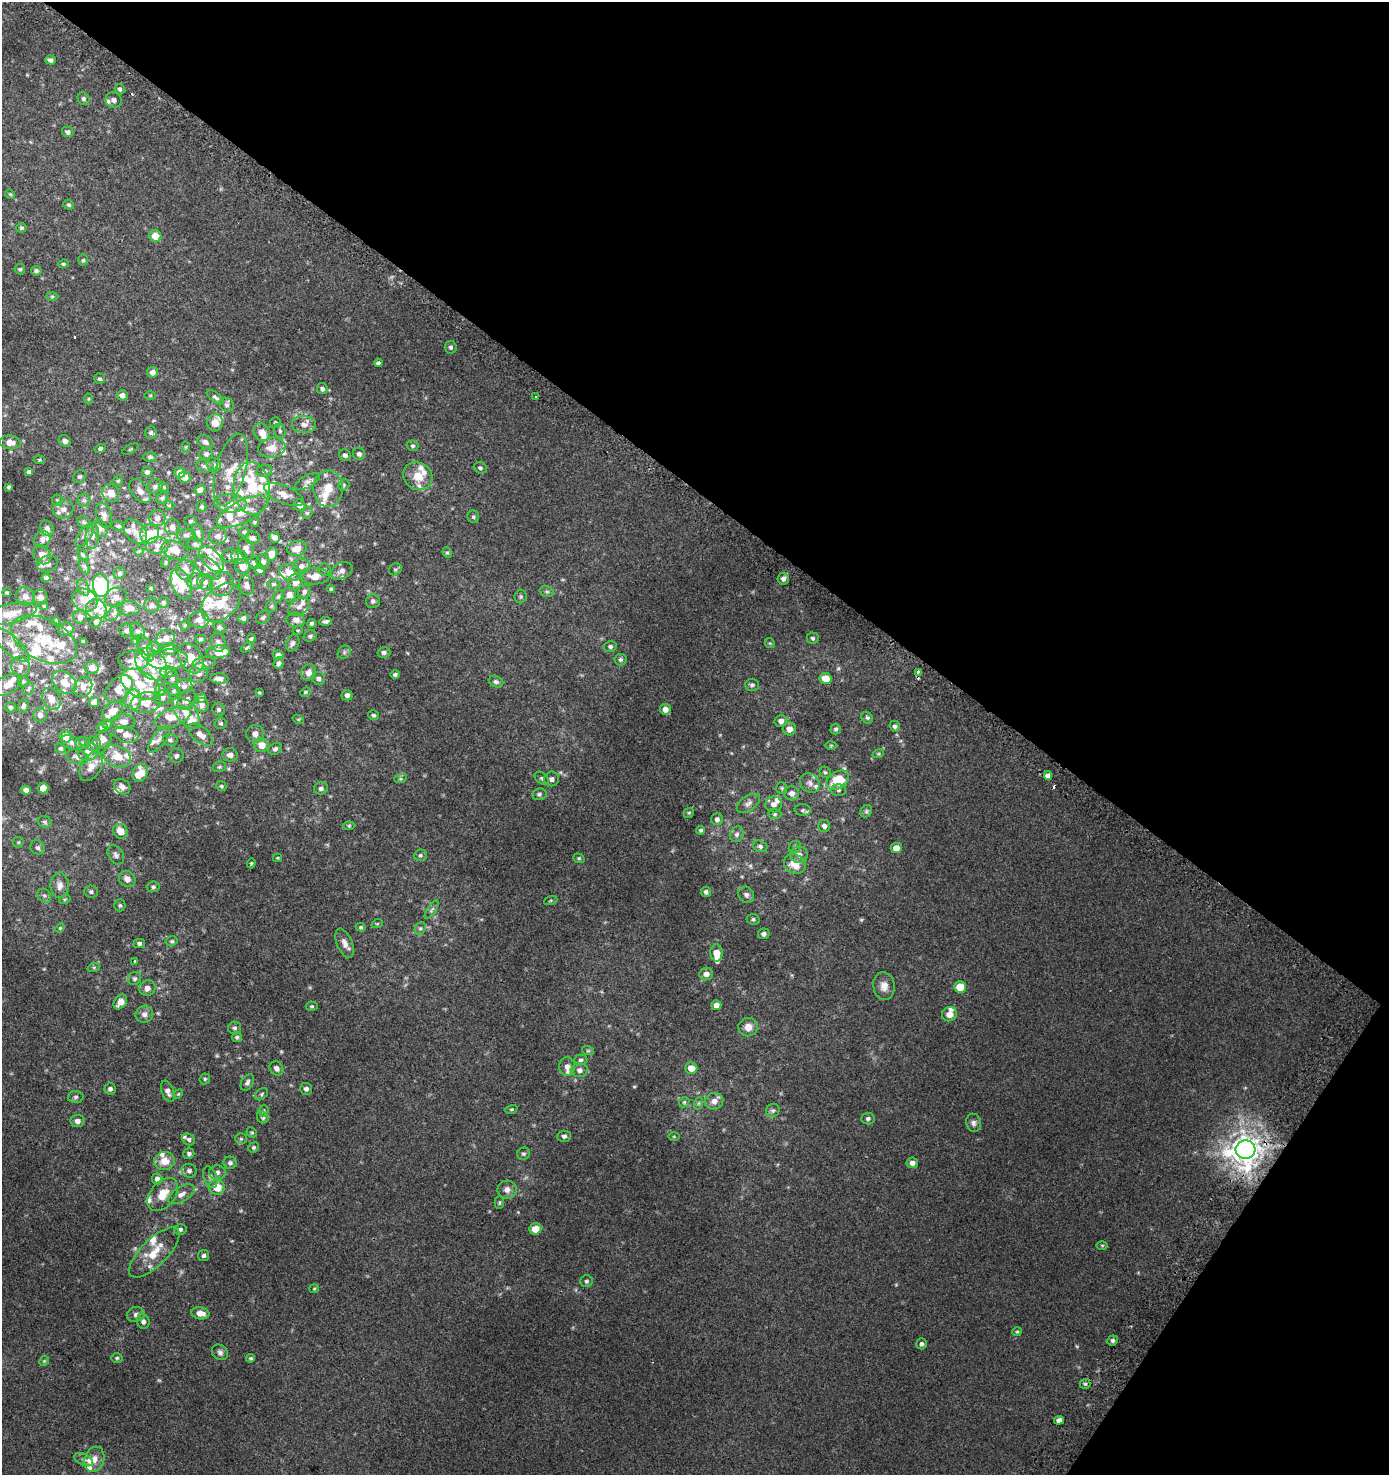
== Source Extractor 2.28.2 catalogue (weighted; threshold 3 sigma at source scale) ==
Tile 8 of 4 x 4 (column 4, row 2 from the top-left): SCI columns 4473-5859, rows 3011-4483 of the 6086 x 6030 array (HDU 1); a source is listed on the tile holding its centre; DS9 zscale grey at full resolution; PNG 1391 x 1477 px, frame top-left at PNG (2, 2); each listed source drawn as its Kron ellipse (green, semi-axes under 4 px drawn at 4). Shown black and unused: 37% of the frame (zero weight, under 2 of 3 exposures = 3% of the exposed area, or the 3 px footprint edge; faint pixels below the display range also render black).
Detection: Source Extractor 2.28.2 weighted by HDU 2 'WHT'; one run over the whole footprint, this tile lists its part. Background 0.00795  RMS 0.0063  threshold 0.0283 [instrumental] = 3 sigma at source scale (4.5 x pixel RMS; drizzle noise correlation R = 1.50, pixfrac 1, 0.0396/0.0396 arcsec/px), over >= 5 px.
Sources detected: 539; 4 too faint to see at this stretch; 1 inside a brighter object's white glare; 3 cosmic-ray / hot-pixel residue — neither listed nor drawn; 108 inside a brighter listed object's ellipse — not listed separately; the other 423 listed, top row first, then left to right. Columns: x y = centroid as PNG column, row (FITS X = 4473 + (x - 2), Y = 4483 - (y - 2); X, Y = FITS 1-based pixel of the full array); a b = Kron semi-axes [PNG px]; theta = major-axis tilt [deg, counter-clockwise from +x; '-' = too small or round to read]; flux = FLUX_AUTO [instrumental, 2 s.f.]
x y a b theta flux
50 60 5 4 - 1.7
120 89 5 5 - 1.1
83 99 6 5 - 1.3
114 100 8 7 - 2.1
68 132 6 5 - 1.5
10 194 5 4 - 0.62
69 205 5 4 - 0.95
21 228 5 4 - 0.88
155 236 6 6 - 8.6
83 260 6 5 - 0.95
63 264 5 3 - 0.85
20 269 5 5 - 0.93
36 271 5 5 - 1.1
52 296 6 4 1 0.81
451 347 6 6 - 1.3
378 363 4 3 - 1.2
152 372 5 5 - 2.9
100 379 5 5 - 0.9
322 389 5 5 - 1.7
122 395 5 5 - 2.6
150 395 5 3 - 0.52
215 397 10 5 -35 1.4
536 397 3 2 - 0.89
89 399 5 3 - 0.52
227 405 7 6 - 1.6
275 422 5 5 - 0.81
215 423 8 8 - 5.1
304 424 12 8 -7 3.6
280 431 7 5 -76 1.3
151 432 6 6 - 1.4
262 432 9 7 -55 5.9
65 441 6 5 - 2.2
10 442 10 7 -7 5
205 442 8 6 -30 1.9
412 446 6 5 - 1
185 447 6 4 89 0.65
100 448 5 4 - 1.4
272 448 13 10 10 6.9
131 449 9 4 27 0.66
206 454 7 5 2 1.5
359 454 6 6 - 1.6
345 455 6 5 - 1.6
150 457 6 4 -1 1.2
39 460 6 4 -6 0.73
214 465 7 6 - 1.6
205 466 9 6 -13 1.6
480 468 7 5 -25 1.3
231 470 37 15 75 13
264 471 8 6 15 1.3
29 472 4 4 - 1.6
147 472 5 5 - 1.2
180 473 5 5 - 6.5
80 476 7 5 42 1.2
418 476 15 13 -35 8.9
184 477 6 5 - 3.9
118 481 6 5 - 0.72
307 481 14 6 28 2.2
344 485 6 5 - 0.87
155 486 8 6 28 1.8
8 487 3 3 - 0.77
164 487 5 4 - 0.66
252 488 26 18 -85 19
328 489 18 14 88 10
200 490 5 4 - 2.5
140 491 14 8 -52 3.4
111 493 9 8 - 6.1
284 494 21 8 -23 5.1
162 498 6 5 - 0.9
57 500 6 5 - 0.95
84 500 6 6 - 1.4
230 503 16 9 -3 5.8
169 505 5 3 - 0.49
300 505 6 5 - 2.4
202 507 5 5 - 0.89
63 509 10 9 - 4
242 512 28 11 27 10
307 513 6 5 - 0.93
104 515 13 7 -73 3.2
473 517 6 6 - 1
157 518 8 8 - 2.7
190 521 6 5 - 0.98
84 522 7 5 -21 1
255 522 4 4 - 0.64
118 526 7 4 -11 0.98
172 527 8 7 - 3.3
47 528 8 6 -61 2
100 528 8 7 - 2.3
135 531 14 9 -47 4.8
244 532 5 4 - 0.91
198 533 9 5 -73 1.7
150 534 9 9 - 10
186 535 9 6 9 1.6
84 536 13 6 55 2.2
92 536 13 6 85 2.4
218 536 9 8 - 2.4
275 537 5 5 - 3
252 538 7 6 - 2.5
42 539 8 7 - 2.4
195 544 8 6 -13 1.4
157 545 11 8 7 3.8
297 548 10 7 14 5.4
246 549 11 7 -66 2.7
175 550 14 8 -20 7
139 551 5 4 - 0.57
447 553 5 4 - 0.81
272 554 7 5 81 3.8
42 555 10 8 -57 4.9
83 555 7 4 -45 0.84
231 556 8 7 - 2.1
239 557 8 7 - 3.7
212 559 16 8 -48 5.6
166 562 6 3 71 0.61
263 562 7 6 - 1.9
254 563 6 5 - 1.9
47 564 10 8 13 3.6
84 566 8 4 -62 0.98
243 566 7 7 - 5.1
301 566 8 7 - 2.7
208 568 15 9 -40 3.9
324 569 6 6 - 1.1
395 569 7 5 40 0.98
185 570 10 9 - 4.4
260 570 5 5 - 2.5
342 571 11 8 26 3.3
120 573 6 5 - 1.2
290 573 11 8 -18 6.2
315 576 15 8 1 5.2
46 578 4 4 - 1.5
783 579 6 5 - 2.1
195 581 8 7 - 3.6
205 582 8 8 - 2.3
296 582 8 7 - 4.5
181 584 16 9 -66 12
222 584 12 11 - 7.7
274 584 6 5 - 0.93
247 585 10 7 -77 2.8
101 586 11 8 -81 49
83 588 8 5 -64 1.6
151 588 4 3 - 0.57
331 589 4 4 - 0.73
304 591 7 6 - 1.8
547 592 7 5 -16 1.2
7 593 4 3 - 0.67
289 594 7 7 - 3.2
25 596 9 9 - 3.5
278 596 6 4 62 0.91
40 597 7 7 - 2.9
116 597 11 9 23 3.2
521 597 7 6 - 1.1
85 600 13 11 -29 8.1
373 601 7 7 - 1.5
164 603 5 5 - 0.96
221 603 23 15 43 14
152 605 7 7 - 1.8
44 606 4 3 - 0.6
271 606 6 5 - 0.84
299 607 11 8 37 2.9
128 608 11 7 -1 3.5
96 609 10 9 - 4.2
114 612 11 5 46 1.7
10 614 27 9 12 11
80 617 7 6 - 2.2
263 617 7 6 - 1.3
243 618 5 5 - 1.4
199 620 10 8 -1 3.6
296 620 9 7 -11 3
325 621 6 3 4 1.4
56 622 4 3 - 1.1
96 622 6 5 - 1.3
312 623 4 4 - 1.3
185 625 5 3 - 0.51
220 628 6 5 - 1.1
66 629 7 7 - 1.8
127 630 7 6 - 1.7
298 630 5 3 - 0.56
138 632 9 6 -62 2.1
310 636 7 5 29 1.2
166 638 9 8 - 4.5
813 638 6 6 - 1.1
200 639 5 4 - 0.94
251 639 5 4 - 0.92
44 640 35 20 -26 23
84 641 4 3 - 1.2
136 641 4 4 - 0.82
218 642 9 7 -78 1.9
293 643 9 6 65 2.1
770 643 5 4 - 0.72
11 645 23 8 -43 6
610 646 6 5 - 1.3
247 647 7 3 27 0.7
145 648 14 7 -66 3.3
153 649 7 6 - 1.3
169 649 7 6 - 2.9
218 652 11 6 5 6.8
344 652 7 6 - 1.3
384 652 6 5 - 1.5
278 655 5 4 - 3.2
191 658 16 11 -58 10
167 659 21 10 3 7.7
134 660 15 9 3 4.5
621 660 6 6 - 1.2
204 663 11 6 7 2.5
279 663 6 5 - 1.6
151 664 18 13 -46 16
20 667 10 9 - 3.5
92 668 7 6 - 3.4
168 672 8 5 0 1.3
309 672 8 7 - 3.6
918 672 3 3 - 5.3
199 673 10 9 - 4.3
395 674 4 4 - 1
172 678 7 6 - 1.7
319 678 7 6 - 1.9
219 679 9 5 -3 2.5
826 679 6 5 - 9.1
23 681 5 5 - 0.98
64 682 13 9 -40 7.6
496 682 7 5 -22 1.3
140 684 21 13 -31 12
7 685 15 9 30 6.8
752 685 7 6 - 1.3
184 686 8 7 - 2.1
83 687 11 8 62 4.4
28 689 6 5 - 1
119 689 16 11 44 6.5
160 690 6 5 - 1.1
174 691 6 5 - 0.97
259 692 4 3 - 0.61
305 692 5 4 - 0.77
347 695 5 5 - 1.7
162 698 8 7 - 2
201 698 5 4 - 1.5
51 699 11 8 -59 5.3
133 700 10 8 82 12
186 700 11 7 52 2.8
94 702 5 5 - 3.7
146 703 15 10 11 6.2
202 705 7 7 - 2.5
23 706 7 5 68 1.4
11 707 5 5 - 1.2
665 709 5 5 - 3.5
219 710 6 6 - 1.1
113 711 11 8 41 4.8
186 713 18 10 -53 9
40 715 7 6 - 2.7
374 715 5 4 - 0.93
172 717 19 9 21 6.7
867 718 6 5 - 1.2
298 719 6 3 -18 0.64
781 721 6 6 - 2.6
124 722 11 7 -6 3.2
221 723 6 5 - 0.92
107 724 5 4 - 0.87
895 726 5 5 - 1.3
102 728 6 5 - 1.5
789 729 6 6 - 3.8
836 729 5 5 - 1.1
255 734 9 8 - 3.3
126 735 12 8 -14 4.1
201 735 15 7 -38 4.1
65 736 6 6 - 6.8
102 739 10 7 45 5.1
159 739 15 6 54 2.9
170 740 7 6 - 1.3
72 743 10 6 -28 2.3
82 743 7 6 - 1.4
93 744 8 7 - 2.2
261 745 7 7 - 7
831 745 6 4 1 0.7
60 748 6 4 -26 0.94
275 749 7 5 33 1.5
88 752 10 8 15 3.7
878 754 6 4 18 0.71
230 755 7 6 - 2.9
117 756 14 10 -26 9
176 756 7 7 - 1.5
77 757 11 7 -14 2.4
91 766 16 10 59 5.2
219 767 7 5 15 0.96
825 772 5 5 - 0.96
140 773 9 7 63 11
1048 776 4 4 - 34
542 778 8 5 -40 1.2
400 779 6 4 18 0.85
552 779 7 7 - 2.2
838 780 12 8 33 22
810 783 11 9 -44 3.1
221 786 5 4 - 0.81
122 787 9 7 -35 2.6
43 788 5 5 - 5.9
321 788 7 6 - 1.5
782 788 6 5 - 0.92
26 790 5 4 - 1.9
838 790 7 5 2 1.2
792 793 7 7 - 3
539 794 7 6 - 1.4
748 803 13 7 36 2.7
774 804 8 8 - 3.1
803 810 8 6 -4 1.2
866 811 6 5 - 1.2
689 813 5 4 - 0.78
775 814 6 5 - 1.1
717 819 6 5 - 1.7
45 822 7 5 -18 1.3
349 826 6 4 1 0.79
824 826 6 6 - 2.1
701 830 4 4 - 0.88
120 831 8 7 - 5.4
737 834 8 6 62 1.9
18 842 6 5 - 0.75
760 846 7 5 -19 1.4
38 847 7 6 - 1.6
795 847 6 5 - 1.1
896 848 5 5 - 6.5
116 855 10 7 -55 2
420 855 6 5 - 1.1
799 855 8 8 - 2.7
278 858 4 4 - 0.6
579 858 6 4 -21 0.83
251 863 5 4 - 0.67
795 864 11 9 -27 8.6
127 879 9 7 -40 4
60 885 13 9 89 4
153 887 6 5 - 1.1
91 892 7 6 - 1.3
706 892 5 5 - 1.6
746 895 8 7 - 1.9
44 896 7 6 - 1.6
65 899 6 3 18 0.67
551 900 7 3 19 0.61
120 905 6 5 - 0.99
432 910 11 4 57 1.3
753 919 6 5 - 1.1
377 924 6 3 19 0.61
361 927 5 4 - 0.71
60 928 5 4 - 0.65
420 928 6 5 - 1.1
764 934 6 5 - 1.8
172 941 6 4 13 0.88
139 943 5 4 - 1.3
345 943 15 7 -67 3.9
716 953 8 6 -87 6.9
135 962 3 3 - 2.5
94 967 6 4 18 0.87
706 974 7 6 - 3.1
134 978 7 6 - 1.3
884 986 14 10 -82 5.1
960 987 6 5 - 14
147 988 8 7 - 3
120 1002 8 5 52 4.5
716 1005 5 5 - 3.5
312 1006 6 4 -2 0.84
144 1014 9 8 - 2.8
949 1014 7 7 - 4.7
748 1027 10 9 - 5.3
235 1028 6 6 - 1.3
237 1037 5 5 - 0.98
588 1051 6 3 -18 0.76
581 1060 7 5 0 1.2
567 1067 9 8 - 3.7
276 1068 8 6 -49 2.5
691 1068 6 5 - 6
579 1070 8 7 - 2.4
205 1079 6 5 - 0.89
247 1082 9 5 58 1.6
110 1089 5 5 - 1.5
306 1089 6 6 - 1.7
168 1091 11 6 -69 2.5
178 1094 5 4 - 0.62
261 1094 7 5 41 1
76 1097 8 6 3 1.4
714 1101 9 8 - 3.6
684 1102 5 4 - 0.84
699 1103 6 4 71 0.79
511 1109 6 4 19 0.75
773 1110 7 6 - 1.4
264 1111 6 5 - 0.9
263 1117 6 5 - 1.3
868 1118 7 6 - 1.5
77 1121 7 6 - 2.5
974 1123 9 7 -79 2.2
252 1132 5 4 - 0.77
564 1136 7 5 2 1.6
674 1137 5 3 - 0.52
189 1139 7 5 -33 1.1
241 1139 6 5 - 0.95
254 1147 5 5 - 1
1246 1150 10 9 - 780
189 1154 5 5 - 1.4
523 1154 6 6 - 1.3
164 1161 10 9 - 7.4
230 1163 6 6 - 1.5
912 1163 6 5 - 2.6
189 1171 7 7 - 1.7
217 1172 8 7 - 1.9
210 1177 11 6 -71 1.9
157 1179 5 5 - 2.2
217 1187 8 7 - 8.5
507 1190 9 9 - 3.4
163 1194 19 12 51 9.5
181 1194 15 7 30 3.4
499 1202 6 4 89 0.83
180 1229 6 5 - 1.3
535 1229 6 5 - 7.5
1102 1245 6 4 0 0.6
154 1252 33 13 45 15
204 1255 5 5 - 1.2
586 1281 6 6 - 1.1
314 1289 5 4 - 0.64
200 1313 9 6 -10 4.9
136 1314 9 7 14 2.2
143 1321 7 6 - 1.8
1017 1332 5 4 - 0.72
1113 1340 5 5 - 1.3
922 1344 5 5 - 1.3
220 1352 9 7 -41 1.9
117 1358 5 4 - 0.84
251 1358 4 3 - 0.8
44 1361 5 4 - 0.7
1085 1384 5 5 - 0.82
1059 1420 5 4 - 2.4
94 1459 13 9 71 5
84 1460 10 5 -25 1.8
Overlapping masked pixels (flux is a lower limit): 1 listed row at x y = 1246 1150
Isophote crosses this tile's border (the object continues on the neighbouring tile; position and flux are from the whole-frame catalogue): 1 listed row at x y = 10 614
Unlisted compact peaks at least as high as the median listed source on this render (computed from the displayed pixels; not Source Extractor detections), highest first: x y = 634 1087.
- - -
Request — Starting at the beginning of the material and going on through the line with "Tile 8 of 4", write the lines again with "Source Extractor" swapped for "SExtractor" and nothing else altered. Omit the picture.

Written solution —
== SExtractor 2.28.2 catalogue (weighted; threshold 3 sigma at source scale) ==
Tile 8 of 4 x 4 (column 4, row 2 from the top-left): SCI columns 4473-5859, rows 3011-4483 of the 6086 x 6030 array (HDU 1); a source is listed on the tile holding its centre; DS9 zscale grey at full resolution; PNG 1391 x 1477 px, frame top-left at PNG (2, 2); each listed source drawn as its Kron ellipse (green, semi-axes under 4 px drawn at 4). Shown black and unused: 37% of the frame (zero weight, under 2 of 3 exposures = 3% of the exposed area, or the 3 px footprint edge; faint pixels below the display range also render black).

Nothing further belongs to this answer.